In the API Query component properties, click ... on Connection Options and add a new record:
- Set Parameter as
CustomHeaders
. - Set Value as
Authorization: Bearer ${access_token}
.
Once done, check the response data in the Sample tab after adding the Python Script component to obtain the access token at runtime.
Warning
Do not hard-code the client_id, client_secret, and refresh_token values anywhere, nor store them as default environment variables. Instead, implement password management to protect them—as describe in Using KMS encrypted passwords in Python.
API Query component
Once you've created an API Query profile (RDS profile) and tested that it returns data, you're ready to use that profile in an API Query component. To do this:
- Add the API Query component to the canvas.
- Ensure the Basic/Advanced Mode property is set to Basic.
- Click ... on the Authentication Method property and select Other. Click OK.
- Click ... on the Profile property and select your new API profile.
- Click ... on the Connection Options property and specify the parameters and values as in Manage connection options, above. Add any additional parameters.
- Click ... on the Data Source property and choose your endpoint.

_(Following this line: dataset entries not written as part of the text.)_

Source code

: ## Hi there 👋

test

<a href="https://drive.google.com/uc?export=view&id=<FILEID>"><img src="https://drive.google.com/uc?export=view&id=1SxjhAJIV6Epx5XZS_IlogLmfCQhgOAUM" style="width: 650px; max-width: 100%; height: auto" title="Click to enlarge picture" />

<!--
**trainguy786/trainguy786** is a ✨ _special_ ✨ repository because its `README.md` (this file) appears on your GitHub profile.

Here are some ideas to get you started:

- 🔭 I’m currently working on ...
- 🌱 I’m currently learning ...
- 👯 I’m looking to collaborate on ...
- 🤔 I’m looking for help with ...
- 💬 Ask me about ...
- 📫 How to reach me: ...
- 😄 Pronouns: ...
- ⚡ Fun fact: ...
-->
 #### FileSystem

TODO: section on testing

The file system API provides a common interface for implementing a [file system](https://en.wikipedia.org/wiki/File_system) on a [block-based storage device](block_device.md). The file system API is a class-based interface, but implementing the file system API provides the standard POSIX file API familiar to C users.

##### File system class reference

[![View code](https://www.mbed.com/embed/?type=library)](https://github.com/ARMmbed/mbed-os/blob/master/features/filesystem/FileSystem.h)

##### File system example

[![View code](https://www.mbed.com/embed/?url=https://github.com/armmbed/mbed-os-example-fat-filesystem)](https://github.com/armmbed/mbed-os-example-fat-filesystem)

- Click ... on the Data Selection property and select the items you wish to load from the endpoint.
- Configure the remaining properties similarly to any other Query component.
- To run the component, right-click your API Query component and click Run Component. If all properties are set up correctly, the job will run without issue. You can view details of the job run in the Tasks tab.
- While the API Query component is highlighted, click Sample and then click Data to refresh the data sample.